Directive | Count how many lines in the listing below contain the string "water", with case counting. Reply with the number only.

Provided data |
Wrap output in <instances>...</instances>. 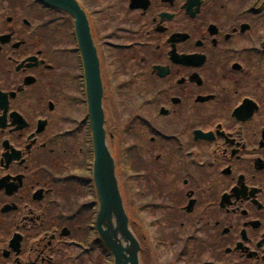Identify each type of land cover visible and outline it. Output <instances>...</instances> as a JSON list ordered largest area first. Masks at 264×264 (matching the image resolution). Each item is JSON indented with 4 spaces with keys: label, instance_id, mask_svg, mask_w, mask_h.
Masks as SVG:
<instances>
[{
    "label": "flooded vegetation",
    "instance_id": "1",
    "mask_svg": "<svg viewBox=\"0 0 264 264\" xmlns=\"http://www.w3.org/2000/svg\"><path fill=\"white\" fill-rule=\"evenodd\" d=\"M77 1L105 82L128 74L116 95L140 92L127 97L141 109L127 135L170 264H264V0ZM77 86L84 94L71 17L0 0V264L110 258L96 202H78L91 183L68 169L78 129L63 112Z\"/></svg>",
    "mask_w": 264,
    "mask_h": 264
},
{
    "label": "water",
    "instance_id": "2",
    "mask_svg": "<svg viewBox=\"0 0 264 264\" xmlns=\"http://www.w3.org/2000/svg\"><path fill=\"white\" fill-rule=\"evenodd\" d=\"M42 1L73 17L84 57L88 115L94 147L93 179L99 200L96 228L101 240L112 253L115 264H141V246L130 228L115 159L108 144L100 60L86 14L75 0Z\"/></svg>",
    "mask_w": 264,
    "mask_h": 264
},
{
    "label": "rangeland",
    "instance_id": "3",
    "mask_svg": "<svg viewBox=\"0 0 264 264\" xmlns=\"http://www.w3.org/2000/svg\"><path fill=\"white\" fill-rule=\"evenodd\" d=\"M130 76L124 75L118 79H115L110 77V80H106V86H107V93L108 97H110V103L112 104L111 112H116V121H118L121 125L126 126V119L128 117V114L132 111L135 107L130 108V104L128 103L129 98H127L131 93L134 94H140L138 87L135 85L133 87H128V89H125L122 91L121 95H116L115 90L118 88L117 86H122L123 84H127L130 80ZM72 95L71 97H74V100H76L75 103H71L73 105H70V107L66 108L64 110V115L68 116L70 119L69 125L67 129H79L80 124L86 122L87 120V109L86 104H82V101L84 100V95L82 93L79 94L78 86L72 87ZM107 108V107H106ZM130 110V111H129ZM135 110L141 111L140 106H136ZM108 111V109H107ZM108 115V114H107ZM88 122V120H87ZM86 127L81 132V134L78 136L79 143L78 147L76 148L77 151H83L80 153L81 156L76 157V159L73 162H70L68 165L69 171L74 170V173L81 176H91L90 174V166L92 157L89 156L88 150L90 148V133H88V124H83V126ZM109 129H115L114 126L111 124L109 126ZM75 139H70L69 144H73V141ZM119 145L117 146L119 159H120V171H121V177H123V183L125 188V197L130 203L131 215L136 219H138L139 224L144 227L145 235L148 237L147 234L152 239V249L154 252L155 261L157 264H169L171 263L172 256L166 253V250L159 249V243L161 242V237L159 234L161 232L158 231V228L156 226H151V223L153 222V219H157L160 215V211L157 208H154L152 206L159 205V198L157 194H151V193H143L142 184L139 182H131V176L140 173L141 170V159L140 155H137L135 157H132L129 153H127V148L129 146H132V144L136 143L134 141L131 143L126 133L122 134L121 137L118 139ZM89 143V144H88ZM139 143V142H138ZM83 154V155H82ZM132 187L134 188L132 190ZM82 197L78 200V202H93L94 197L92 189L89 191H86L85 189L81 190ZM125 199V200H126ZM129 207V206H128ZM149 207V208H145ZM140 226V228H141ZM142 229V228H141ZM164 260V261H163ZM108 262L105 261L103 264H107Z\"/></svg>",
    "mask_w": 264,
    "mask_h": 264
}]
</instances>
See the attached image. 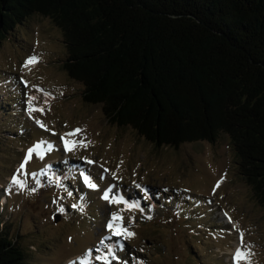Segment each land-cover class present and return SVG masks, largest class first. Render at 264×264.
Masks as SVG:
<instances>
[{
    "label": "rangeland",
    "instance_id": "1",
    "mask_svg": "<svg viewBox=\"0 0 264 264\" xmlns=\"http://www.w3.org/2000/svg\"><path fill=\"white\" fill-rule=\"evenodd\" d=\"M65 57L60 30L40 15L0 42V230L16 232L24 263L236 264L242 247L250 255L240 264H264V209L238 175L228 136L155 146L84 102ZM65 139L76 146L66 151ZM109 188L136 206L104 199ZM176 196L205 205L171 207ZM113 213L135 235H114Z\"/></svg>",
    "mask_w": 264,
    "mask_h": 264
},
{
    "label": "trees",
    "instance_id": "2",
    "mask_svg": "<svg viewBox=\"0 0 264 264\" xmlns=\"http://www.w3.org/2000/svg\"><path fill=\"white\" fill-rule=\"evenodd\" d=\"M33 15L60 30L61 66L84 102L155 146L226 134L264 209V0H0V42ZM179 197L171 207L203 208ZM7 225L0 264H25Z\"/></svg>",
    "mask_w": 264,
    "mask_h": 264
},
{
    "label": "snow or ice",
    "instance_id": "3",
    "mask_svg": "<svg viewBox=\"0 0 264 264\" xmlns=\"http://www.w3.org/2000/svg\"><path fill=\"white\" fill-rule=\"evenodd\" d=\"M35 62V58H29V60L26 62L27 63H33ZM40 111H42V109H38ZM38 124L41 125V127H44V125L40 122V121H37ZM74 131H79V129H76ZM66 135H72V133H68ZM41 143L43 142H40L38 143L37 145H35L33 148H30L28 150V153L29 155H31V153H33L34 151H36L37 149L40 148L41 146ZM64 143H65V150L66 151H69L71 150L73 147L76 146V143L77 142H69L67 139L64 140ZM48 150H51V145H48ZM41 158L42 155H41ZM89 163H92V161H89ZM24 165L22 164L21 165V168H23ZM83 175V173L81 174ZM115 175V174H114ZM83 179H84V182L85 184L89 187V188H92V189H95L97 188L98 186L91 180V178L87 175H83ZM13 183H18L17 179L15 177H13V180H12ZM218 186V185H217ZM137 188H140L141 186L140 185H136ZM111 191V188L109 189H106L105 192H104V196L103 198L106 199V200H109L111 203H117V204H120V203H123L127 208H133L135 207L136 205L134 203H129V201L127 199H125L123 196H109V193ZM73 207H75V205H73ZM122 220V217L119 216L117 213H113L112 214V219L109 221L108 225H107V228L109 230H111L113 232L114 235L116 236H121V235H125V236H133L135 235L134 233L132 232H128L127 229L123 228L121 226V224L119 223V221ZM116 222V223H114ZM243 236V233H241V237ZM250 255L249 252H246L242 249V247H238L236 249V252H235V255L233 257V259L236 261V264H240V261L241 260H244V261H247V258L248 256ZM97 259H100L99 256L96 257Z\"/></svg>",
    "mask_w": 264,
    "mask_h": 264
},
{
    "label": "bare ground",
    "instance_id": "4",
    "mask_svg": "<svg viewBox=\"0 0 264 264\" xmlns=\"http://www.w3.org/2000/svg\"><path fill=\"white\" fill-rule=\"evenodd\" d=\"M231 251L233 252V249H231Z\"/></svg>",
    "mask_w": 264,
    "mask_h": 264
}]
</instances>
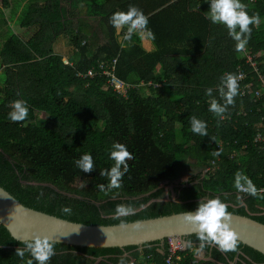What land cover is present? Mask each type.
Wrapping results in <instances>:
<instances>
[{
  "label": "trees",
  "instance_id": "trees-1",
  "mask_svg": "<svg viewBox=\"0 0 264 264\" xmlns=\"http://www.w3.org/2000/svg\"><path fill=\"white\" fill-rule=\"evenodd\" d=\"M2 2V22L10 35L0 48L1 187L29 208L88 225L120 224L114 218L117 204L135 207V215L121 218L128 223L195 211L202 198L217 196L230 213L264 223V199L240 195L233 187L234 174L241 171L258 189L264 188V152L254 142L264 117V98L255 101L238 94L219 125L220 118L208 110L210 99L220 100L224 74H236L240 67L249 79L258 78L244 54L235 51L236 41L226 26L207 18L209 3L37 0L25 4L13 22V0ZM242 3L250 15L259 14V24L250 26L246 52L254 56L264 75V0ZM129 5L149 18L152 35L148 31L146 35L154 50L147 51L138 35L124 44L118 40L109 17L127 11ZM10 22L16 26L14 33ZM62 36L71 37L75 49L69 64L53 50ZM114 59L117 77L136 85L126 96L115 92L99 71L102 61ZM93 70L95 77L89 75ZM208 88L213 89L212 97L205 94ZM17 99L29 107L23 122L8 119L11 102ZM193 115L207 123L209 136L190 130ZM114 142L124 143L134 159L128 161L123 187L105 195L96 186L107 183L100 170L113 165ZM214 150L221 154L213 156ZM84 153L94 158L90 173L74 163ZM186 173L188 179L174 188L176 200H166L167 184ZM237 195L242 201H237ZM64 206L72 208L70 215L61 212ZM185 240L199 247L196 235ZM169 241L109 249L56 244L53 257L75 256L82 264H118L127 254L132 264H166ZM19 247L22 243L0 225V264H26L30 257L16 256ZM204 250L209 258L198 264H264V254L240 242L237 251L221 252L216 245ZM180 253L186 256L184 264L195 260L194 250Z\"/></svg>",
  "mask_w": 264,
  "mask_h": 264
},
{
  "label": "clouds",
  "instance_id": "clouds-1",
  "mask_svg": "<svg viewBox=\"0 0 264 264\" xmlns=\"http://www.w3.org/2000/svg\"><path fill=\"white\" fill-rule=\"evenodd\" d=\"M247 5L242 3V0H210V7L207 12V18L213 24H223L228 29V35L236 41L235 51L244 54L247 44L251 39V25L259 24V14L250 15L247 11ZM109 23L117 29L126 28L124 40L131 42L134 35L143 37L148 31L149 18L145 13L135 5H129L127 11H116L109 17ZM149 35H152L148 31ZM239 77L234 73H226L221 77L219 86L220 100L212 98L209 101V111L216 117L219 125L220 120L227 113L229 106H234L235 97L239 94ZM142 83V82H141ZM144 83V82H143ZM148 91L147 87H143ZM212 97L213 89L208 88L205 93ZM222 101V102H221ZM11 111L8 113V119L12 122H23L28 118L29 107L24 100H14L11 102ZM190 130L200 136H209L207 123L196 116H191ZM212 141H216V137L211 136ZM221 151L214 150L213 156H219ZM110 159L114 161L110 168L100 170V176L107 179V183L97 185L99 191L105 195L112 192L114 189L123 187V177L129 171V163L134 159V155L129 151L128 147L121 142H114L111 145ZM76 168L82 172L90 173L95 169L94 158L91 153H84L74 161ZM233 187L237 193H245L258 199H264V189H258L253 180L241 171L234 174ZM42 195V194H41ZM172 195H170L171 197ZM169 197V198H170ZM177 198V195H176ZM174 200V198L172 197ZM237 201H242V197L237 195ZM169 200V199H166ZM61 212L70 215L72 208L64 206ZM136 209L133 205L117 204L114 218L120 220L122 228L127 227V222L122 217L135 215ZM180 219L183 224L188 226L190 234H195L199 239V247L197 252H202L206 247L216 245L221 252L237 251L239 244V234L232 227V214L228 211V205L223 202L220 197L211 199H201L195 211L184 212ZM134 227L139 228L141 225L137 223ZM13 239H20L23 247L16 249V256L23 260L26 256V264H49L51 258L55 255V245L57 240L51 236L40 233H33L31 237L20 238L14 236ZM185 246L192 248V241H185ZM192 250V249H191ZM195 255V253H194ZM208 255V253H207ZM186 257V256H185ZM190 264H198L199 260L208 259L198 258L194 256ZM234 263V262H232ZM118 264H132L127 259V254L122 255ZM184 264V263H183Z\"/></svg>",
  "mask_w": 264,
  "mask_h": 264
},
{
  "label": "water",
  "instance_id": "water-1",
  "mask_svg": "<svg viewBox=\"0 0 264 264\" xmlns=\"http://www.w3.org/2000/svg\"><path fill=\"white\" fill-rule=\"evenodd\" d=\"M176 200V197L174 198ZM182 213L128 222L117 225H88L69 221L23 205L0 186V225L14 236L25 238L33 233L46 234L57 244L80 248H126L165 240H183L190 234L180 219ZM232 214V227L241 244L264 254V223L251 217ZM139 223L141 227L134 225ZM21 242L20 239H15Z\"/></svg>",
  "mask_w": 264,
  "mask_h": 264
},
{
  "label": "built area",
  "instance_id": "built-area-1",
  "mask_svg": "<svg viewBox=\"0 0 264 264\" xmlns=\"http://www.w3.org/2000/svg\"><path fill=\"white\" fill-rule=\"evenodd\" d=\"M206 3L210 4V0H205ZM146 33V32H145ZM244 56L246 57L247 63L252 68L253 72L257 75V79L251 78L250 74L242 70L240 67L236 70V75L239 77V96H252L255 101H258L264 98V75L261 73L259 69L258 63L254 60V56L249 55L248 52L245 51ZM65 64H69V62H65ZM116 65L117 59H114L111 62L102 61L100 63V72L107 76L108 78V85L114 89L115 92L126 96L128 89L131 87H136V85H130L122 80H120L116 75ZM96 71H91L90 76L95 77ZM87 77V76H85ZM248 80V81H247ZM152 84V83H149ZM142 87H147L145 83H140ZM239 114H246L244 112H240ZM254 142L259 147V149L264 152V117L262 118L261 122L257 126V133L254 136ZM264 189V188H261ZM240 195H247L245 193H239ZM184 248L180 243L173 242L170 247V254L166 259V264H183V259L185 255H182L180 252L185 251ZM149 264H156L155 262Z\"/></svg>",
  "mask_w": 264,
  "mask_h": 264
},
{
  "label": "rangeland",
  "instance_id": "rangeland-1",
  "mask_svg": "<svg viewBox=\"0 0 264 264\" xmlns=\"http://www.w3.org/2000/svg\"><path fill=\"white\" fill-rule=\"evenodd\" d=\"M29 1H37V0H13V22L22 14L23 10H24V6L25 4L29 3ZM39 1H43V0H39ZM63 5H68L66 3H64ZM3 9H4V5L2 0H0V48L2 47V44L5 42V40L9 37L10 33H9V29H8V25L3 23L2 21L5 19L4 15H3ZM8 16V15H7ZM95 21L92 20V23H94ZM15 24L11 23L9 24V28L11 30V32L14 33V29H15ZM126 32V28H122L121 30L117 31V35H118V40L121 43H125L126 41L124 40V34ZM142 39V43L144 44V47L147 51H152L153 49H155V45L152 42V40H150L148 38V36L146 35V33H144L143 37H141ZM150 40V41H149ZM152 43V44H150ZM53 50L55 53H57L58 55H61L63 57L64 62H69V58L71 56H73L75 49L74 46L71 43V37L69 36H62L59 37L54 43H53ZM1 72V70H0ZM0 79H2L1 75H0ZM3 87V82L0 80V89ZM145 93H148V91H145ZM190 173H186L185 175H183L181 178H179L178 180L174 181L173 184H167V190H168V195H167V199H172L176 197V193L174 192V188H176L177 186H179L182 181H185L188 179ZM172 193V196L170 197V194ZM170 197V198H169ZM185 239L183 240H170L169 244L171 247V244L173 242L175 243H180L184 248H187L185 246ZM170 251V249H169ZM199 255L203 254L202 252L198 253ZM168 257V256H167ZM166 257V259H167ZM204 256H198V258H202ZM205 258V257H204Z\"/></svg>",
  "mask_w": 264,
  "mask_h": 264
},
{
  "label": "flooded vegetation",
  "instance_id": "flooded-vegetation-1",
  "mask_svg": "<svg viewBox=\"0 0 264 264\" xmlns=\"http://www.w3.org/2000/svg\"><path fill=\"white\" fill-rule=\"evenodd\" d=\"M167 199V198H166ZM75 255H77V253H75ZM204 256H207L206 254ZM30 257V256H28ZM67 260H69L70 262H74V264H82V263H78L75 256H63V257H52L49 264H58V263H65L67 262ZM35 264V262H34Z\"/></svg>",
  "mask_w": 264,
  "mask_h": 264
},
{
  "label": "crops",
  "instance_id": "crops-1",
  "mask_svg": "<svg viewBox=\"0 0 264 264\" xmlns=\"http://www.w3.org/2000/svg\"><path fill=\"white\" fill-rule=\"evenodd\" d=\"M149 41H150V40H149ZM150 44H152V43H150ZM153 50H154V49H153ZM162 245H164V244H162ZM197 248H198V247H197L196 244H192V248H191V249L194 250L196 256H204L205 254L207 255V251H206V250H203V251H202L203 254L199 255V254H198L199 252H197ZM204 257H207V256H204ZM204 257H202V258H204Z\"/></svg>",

Written solution | 3